■ Job item
Render every line of text in the data below as one numbered list, skipping blank lines and leaving the pictures out.

■ Source information
Segment Open

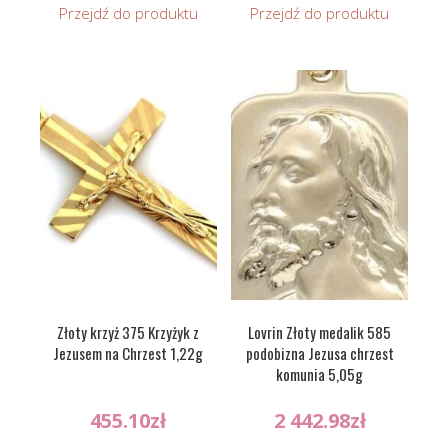
Przejdź do produktu
Przejdź do produktu
Złoty krzyż 375 Krzyżyk z
Lovrin Złoty medalik 585
Jezusem na Chrzest 1,22g
podobizna Jezusa chrzest
komunia 5,05g
455.10
zł
2 442.98
zł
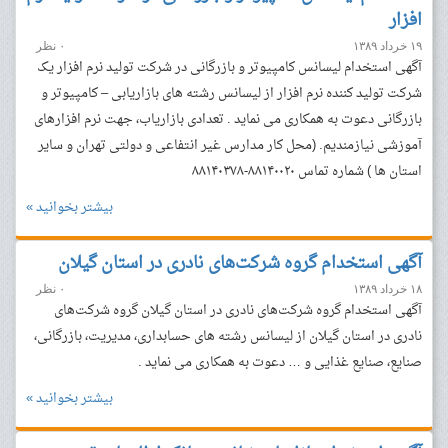
افزار
۱۹ خرداد ۱۳۸۹
۰ نظر
آگهی استخدام لیسانس کامپیوتر و بازرگانی در شرکت تولید نرم افزار یک
شرکت تولید کننده نرم افزار از لیسانس رشته های بازاریابی – کامپیوتر و
بازرگانی دعوت به همکاری می نماید . تعدادی بازاریاب، جهت نرم افزارهای
آموزشی نیازمندیم. (محل کار مدارس غیر انتفاعی و دولتی تهران و سایر
استان ها ) شماره تماس ۸۸۱۴۰۰۲۰-۸۸۱۴۰۳۷۸
بیشتر بخوانید »
آگهی استخدام گروه شرکت‌های نادری در استان گیلان
۱۸ خرداد ۱۳۸۹
۰ نظر
آگهی استخدام گروه شرکت‌های نادری در استان گیلان گروه شرکت‌های
نادری در استان گیلان از لیسانس رشته های حسابداری، مدیریت، بازرگانی،
صنایع، صنایع غذایی و … دعوت به همکاری می نماید .
بیشتر بخوانید »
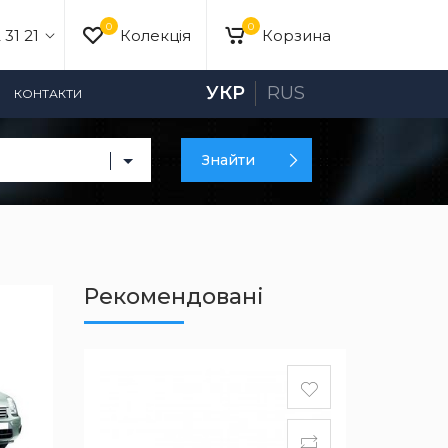
0
0
 31 21
Колекція
Корзина
УКР
RUS
КОНТАКТИ
Знайти
Рекомендовані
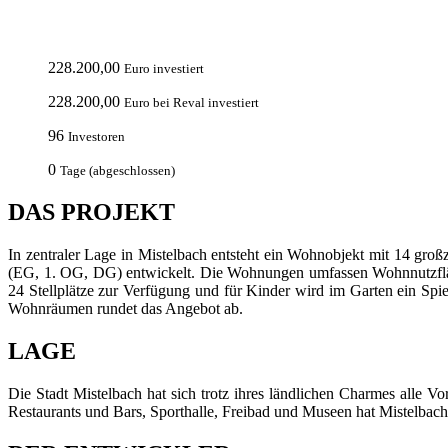
228.200,00
Euro investiert
228.200,00
Euro bei Reval investiert
96
Investoren
0
Tage (abgeschlossen)
DAS PROJEKT
In zentraler Lage in Mistelbach entsteht ein Wohnobjekt mit 14 gr
(EG, 1. OG, DG) entwickelt. Die Wohnungen umfassen Wohnnutzfläch
24 Stellplätze zur Verfügung und für Kinder wird im Garten ein Spie
Wohnräumen rundet das Angebot ab.
LAGE
Die Stadt Mistelbach hat sich trotz ihres ländlichen Charmes alle
Restaurants und Bars, Sporthalle, Freibad und Museen hat Mistelbach 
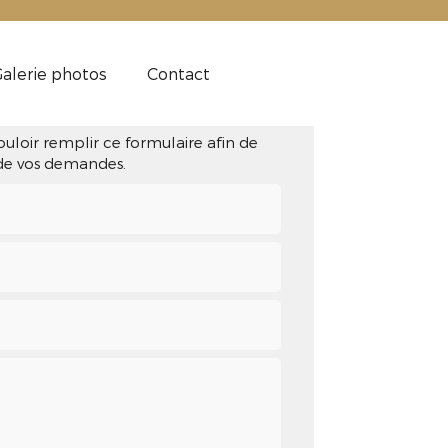
alerie photos
Contact
ez-nous
ouloir remplir ce formulaire afin de
 de vos demandes.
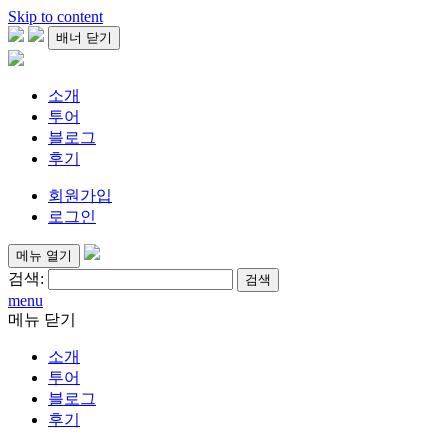
Skip to content
배너 닫기
소개
투어
블로그
후기
회원가입
로그인
메뉴 열기
검색:
menu
메뉴 닫기
소개
투어
블로그
후기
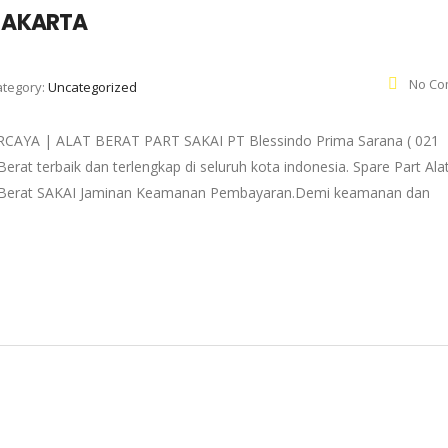
 JAKARTA
No Co
ategory:
Uncategorized
AYA | ALAT BERAT PART SAKAI PT Blessindo Prima Sarana ( 021
erat terbaik dan terlengkap di seluruh kota indonesia. Spare Part Ala
 Alat Berat SAKAI Jaminan Keamanan Pembayaran.Demi keamanan dan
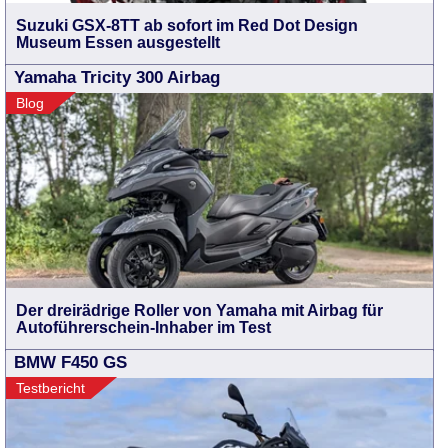
Suzuki GSX-8TT ab sofort im Red Dot Design
Museum Essen ausgestellt
Yamaha Tricity 300 Airbag
Blog
Der dreirädrige Roller von Yamaha mit Airbag für
Autoführerschein-Inhaber im Test
BMW F450 GS
Testbericht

Segment Closed

■ Result below
1. Przejdź do produktu
2. Przejdź do produktu
3. Złoty krzyż 375 Krzyżyk z
4. Lovrin Złoty medalik 585
5. Jezusem na Chrzest 1,22g
6. podobizna Jezusa chrzest
7. komunia 5,05g
8. 455.10
9. zł
10. 2 442.98
11. zł
12. افزار
13. ۱۹ خرداد ۱۳۸۹
14. ۰ نظر
15. آگهی استخدام لیسانس کامپیوتر و بازرگانی در شرکت تولید نرم افزار یک
16. شرکت تولید کننده نرم افزار از لیسانس رشته های بازاریابی – کامپیوتر و
17. بازرگانی دعوت به همکاری می نماید . تعدادی بازاریاب، جهت نرم افزارهای
18. آموزشی نیازمندیم. (محل کار مدارس غیر انتفاعی و دولتی تهران و سایر
19. استان ها ) شماره تماس ۸۸۱۴۰۰۲۰-۸۸۱۴۰۳۷۸
20. بیشتر بخوانید »
21. آگهی استخدام گروه شرکت‌های نادری در استان گیلان
22. ۱۸ خرداد ۱۳۸۹
23. ۰ نظر
24. آگهی استخدام گروه شرکت‌های نادری در استان گیلان گروه شرکت‌های
25. نادری در استان گیلان از لیسانس رشته های حسابداری، مدیریت، بازرگانی،
26. صنایع، صنایع غذایی و … دعوت به همکاری می نماید .
27. بیشتر بخوانید »
28. 0
29. 0
30.  31 21
31. Колекція
32. Корзина
33. УКР
34. RUS
35. КОНТАКТИ
36. Знайти
37. Рекомендовані
38. 228.200,00
39. Euro investiert
40. 228.200,00
41. Euro bei Reval investiert
42. 96
43. Investoren
44. 0
45. Tage (abgeschlossen)
46. DAS PROJEKT
47. In zentraler Lage in Mistelbach entsteht ein Wohnobjekt mit 14 gr
48. (EG, 1. OG, DG) entwickelt. Die Wohnungen umfassen Wohnnutzfläch
49. 24 Stellplätze zur Verfügung und für Kinder wird im Garten ein Spie
50. Wohnräumen rundet das Angebot ab.
51. LAGE
52. Die Stadt Mistelbach hat sich trotz ihres ländlichen Charmes alle
53. Restaurants und Bars, Sporthalle, Freibad und Museen hat Mistelbach 
54. alerie photos
55. Contact
56. ez-nous
57. ouloir remplir ce formulaire afin de
58.  de vos demandes.
59. Skip to content
60. 배너 닫기
61. 소개
62. 투어
63. 블로그
64. 후기
65. 회원가입
66. 로그인
67. 메뉴 열기
68. 검색:
69. menu
70. 메뉴 닫기
71. 소개
72. 투어
73. 블로그
74. 후기
75.  JAKARTA
76. No Co
77. ategory:
78. Uncategorized
79. AYA | ALAT BERAT PART SAKAI PT Blessindo Prima Sarana ( 021
80. erat terbaik dan terlengkap di seluruh kota indonesia. Spare Part Ala
81.  Alat Berat SAKAI Jaminan Keamanan Pembayaran.Demi keamanan dan
82. Suzuki GSX-8TT ab sofort im Red Dot Design
83. Museum Essen ausgestellt
84. Yamaha Tricity 300 Airbag
85. Blog
86. Der dreirädrige Roller von Yamaha mit Airbag für
87. Autoführerschein-Inhaber im Test
88. BMW F450 GS
89. Testbericht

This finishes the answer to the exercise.